Hi All,
I have a question regarding Peplink Balance 580 that being deployed at drop-in mode with 3 WAN link connected to it.
From my internal network, I would like to configure different VLAN using different WAN link. I have configured as per screenshot attached that 3 different network using designated WAN.
Please correct me if i’m doing some mistakes on it.
Thank you in advance.
Best regards,
Darrow Ooi
You are using drop-in mode so is there a router or firewall for the internal network? If so, is it doing a NAT for these VLANs? The outbound policy rules will work provided the Balance can see the additional networks/LAN clients. A LAN static route may be needed in the Balance pointing to the inside router for the additional networks.
Good day Ron,
Yes, theres a firewall below the peplink which doing NAT.
Are you suggesting that we should remove the NAT on the firewall, add in
static route on the peplink like 172.16.40.0/23 next hop pointed to the
public IP i configured on firewall?
Thank you
With a drop-in mode deployment you have an advantage of keeping public IP addresses on your firewall.

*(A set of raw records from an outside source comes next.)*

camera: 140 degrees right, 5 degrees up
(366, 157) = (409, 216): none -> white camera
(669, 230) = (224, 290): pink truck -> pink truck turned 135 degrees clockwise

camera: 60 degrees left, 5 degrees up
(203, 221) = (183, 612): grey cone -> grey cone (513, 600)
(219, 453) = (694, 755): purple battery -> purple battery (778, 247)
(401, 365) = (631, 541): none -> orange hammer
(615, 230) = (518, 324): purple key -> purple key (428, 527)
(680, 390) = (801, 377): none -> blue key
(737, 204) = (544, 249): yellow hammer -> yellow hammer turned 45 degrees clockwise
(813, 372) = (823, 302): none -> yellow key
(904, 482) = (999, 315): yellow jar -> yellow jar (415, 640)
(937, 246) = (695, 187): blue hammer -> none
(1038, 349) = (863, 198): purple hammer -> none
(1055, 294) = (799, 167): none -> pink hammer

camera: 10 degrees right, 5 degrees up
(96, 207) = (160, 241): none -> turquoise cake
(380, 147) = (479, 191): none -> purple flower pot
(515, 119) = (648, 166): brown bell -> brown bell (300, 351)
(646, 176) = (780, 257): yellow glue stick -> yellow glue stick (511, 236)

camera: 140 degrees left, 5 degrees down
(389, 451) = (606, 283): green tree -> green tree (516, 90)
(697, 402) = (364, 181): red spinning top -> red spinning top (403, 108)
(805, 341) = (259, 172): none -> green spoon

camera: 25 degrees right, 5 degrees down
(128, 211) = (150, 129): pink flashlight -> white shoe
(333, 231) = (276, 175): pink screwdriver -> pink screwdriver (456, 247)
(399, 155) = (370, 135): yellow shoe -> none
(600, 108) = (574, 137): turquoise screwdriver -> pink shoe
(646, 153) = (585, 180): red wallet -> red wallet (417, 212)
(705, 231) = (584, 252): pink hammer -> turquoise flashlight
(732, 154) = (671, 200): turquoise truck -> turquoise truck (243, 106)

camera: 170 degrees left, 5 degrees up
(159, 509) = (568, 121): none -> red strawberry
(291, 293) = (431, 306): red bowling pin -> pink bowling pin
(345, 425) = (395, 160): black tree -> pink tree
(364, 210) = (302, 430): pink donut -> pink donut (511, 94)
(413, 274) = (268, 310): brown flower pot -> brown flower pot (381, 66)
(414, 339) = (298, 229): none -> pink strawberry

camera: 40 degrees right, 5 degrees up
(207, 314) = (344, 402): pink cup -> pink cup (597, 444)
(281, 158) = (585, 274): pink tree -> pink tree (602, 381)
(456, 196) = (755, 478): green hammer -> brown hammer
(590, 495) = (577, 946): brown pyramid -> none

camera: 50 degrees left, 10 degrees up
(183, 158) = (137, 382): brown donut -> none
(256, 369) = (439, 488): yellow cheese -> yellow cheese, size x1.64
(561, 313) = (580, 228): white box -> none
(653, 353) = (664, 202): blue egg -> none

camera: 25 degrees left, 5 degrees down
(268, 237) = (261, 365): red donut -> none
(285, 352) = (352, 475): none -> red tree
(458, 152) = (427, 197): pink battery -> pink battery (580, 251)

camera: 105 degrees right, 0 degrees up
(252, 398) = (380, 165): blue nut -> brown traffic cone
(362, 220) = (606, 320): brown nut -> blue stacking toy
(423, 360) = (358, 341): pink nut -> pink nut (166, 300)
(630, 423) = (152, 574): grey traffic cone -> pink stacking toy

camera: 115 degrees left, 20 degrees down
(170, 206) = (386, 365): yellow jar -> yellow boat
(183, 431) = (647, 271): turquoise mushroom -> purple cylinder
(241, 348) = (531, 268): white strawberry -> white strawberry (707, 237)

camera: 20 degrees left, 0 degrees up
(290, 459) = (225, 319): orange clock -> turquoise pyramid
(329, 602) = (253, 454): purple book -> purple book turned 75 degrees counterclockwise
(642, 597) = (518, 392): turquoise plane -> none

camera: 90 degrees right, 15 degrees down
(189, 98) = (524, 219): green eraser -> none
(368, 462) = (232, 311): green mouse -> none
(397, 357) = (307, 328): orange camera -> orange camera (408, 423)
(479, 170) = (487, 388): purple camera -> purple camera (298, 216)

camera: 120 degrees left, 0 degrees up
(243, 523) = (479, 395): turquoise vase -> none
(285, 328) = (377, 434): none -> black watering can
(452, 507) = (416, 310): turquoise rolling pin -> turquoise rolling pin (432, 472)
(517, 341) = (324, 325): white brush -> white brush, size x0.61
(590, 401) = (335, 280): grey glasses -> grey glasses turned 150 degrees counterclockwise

The firewall needs to do a NAT for that scenario and internal networks are not visible to the Peplink.
If the firewall has additional public IPs it may be possible for each internal network to have a unique public IP and the Balance could recognize the source.
Other options are to identify the destination or traffic type instead of the source. You could also deploy the Balance in NAT mode turning off NAT in your firewall. With that deployment LAN static routes get added to the Peplink and internal LAN networks/clients are visible for outbound policy rules to work when identifying the source.
The Balance also has a stateful firewall and it can do VLANs for internal networks so removing the existing firewall may be another option for you.